Joanna designed, implemented and directs the E4E program for women with cancer to integrate the wellness benefits of exercise with the powerful dynamics of group support. The program, which has been meeting nearly every Saturday morning for 90 minutes since 2005, focuses on increasing strength, endurance, balance and functionality for patients with cancer at various stages of treatment or survivorship who have the consent of their doctor. The class, co-taught by Joanna with Deanna Anderson, a highly skilled movement and dance specialist, provides a solid workout. It is also a medically supervised, structured opportunity for patients receiving cancer treatment to participate in a wellness-promoting activity that offers a sense of control and normalcy during a time in our lives when both are in short supply.

Joanna checks in with each woman in the class, greeting all with hugs and her infectious energy; on occasion, she skillfully jumps in to provide medical intervention when a participant feels unwell. Peter Giordano, a talented musician, provides live music that enhances everyone’s energy and enjoyment and adds to the feeling of camaraderie. The community of survivors that Joanna has fostered shares support, information and encouragement both inside and outside the class.
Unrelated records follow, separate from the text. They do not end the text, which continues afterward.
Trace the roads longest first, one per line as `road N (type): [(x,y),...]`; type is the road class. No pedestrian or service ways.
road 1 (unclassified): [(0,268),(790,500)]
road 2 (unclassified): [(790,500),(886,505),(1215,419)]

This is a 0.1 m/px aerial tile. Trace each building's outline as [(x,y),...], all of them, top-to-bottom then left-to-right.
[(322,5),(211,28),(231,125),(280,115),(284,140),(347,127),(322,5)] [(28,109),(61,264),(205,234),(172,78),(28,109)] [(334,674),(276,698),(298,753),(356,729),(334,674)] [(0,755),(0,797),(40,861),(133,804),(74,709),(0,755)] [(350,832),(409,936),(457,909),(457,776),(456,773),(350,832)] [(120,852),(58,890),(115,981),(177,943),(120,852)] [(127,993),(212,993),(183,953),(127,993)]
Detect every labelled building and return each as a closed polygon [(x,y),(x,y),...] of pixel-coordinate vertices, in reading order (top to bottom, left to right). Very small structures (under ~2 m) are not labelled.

I occasionally run into an E4E classmate at another part of the medical center, and whether we just wave or nod at each other or stop to chat, the fact of our known shared experience makes the medical matter that is being attended to feel a bit less isolating and a bit more manageable, because I am reminded again, in that moment, that we are part of a community of survivors.
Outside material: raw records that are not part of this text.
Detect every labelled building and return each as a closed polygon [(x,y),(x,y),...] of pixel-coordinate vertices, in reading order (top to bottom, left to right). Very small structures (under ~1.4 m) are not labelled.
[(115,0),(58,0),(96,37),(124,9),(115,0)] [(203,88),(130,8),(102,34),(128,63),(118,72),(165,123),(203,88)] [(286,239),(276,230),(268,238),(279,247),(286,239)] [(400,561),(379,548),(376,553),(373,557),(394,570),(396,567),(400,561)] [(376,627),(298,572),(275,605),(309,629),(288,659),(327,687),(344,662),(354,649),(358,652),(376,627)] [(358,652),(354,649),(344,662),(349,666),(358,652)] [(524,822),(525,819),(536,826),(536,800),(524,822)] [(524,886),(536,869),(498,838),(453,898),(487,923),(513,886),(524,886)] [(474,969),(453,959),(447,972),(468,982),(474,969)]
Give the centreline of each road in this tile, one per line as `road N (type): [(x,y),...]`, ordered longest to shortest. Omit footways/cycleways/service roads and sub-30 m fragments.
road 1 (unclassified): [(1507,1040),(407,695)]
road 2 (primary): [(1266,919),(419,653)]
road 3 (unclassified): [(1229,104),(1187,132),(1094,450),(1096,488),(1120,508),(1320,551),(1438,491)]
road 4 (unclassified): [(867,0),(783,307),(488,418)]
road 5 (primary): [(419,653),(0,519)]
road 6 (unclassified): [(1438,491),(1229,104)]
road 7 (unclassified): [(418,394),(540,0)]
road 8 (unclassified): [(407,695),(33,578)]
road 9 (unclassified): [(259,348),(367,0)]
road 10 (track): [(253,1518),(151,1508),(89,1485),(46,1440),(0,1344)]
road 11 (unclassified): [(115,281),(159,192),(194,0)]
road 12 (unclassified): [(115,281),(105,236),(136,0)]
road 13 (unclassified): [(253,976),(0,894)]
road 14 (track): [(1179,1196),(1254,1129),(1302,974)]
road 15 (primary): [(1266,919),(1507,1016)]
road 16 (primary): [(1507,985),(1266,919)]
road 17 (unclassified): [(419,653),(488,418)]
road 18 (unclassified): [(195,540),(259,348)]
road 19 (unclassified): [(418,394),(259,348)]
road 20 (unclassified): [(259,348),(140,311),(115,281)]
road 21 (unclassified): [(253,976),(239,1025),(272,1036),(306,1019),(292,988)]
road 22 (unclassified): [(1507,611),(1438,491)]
The springboard for E4E was Joanna’s prior experience (30 years) on an acute-care medical unit at El Camino Hospital, where she provided medically supervised fitness instruction to patients with chronic obstructive pulmonary disease (COPD). She observed that, in addition to the positive effects of exercise improving their quality of life, her patients with COPD benefited from the fellowship and support emerging from that program.

At San Jose State University, Joanna earned her master’s degree as a nurse practitioner (2005) and her bachelor’s degree in nursing (1985), and she holds a bachelor’s degree in psychology (1981) from the University of California, Santa Barbara. Since 2005, she has been an oncology nurse practitioner at the Palo Alto Medical Foundation in Mountain View and Sunnyvale, California, where she works independently to educate, assess, evaluate and treat medical oncology patients in a private-practice setting with six oncologists in a 35-chair infusion center. Prior to her current role, she was a clinical nurse 3 at El Camino Hospital in Mountain View (1985-2005), where she provided direct patient care to complex adult medical/oncology patients in an acute-care setting. She received her advanced oncology nurse practitioner certification from the Oncology Nursing Society in 2008, her family nurse practitioner certification from the American Academy of Nurse Practitioners in 2005 and her oncology nurse certification from the Oncology Nursing Society in 1987.

Joanna brings considerable medical expertise along with exceptional caring, compassion and positivity to her patient care to help us achieve the most successful outcomes possible. She is an exemplary oncology nurse practitioner who is highly deserving of the 2019 Extraordinary Healer® Award.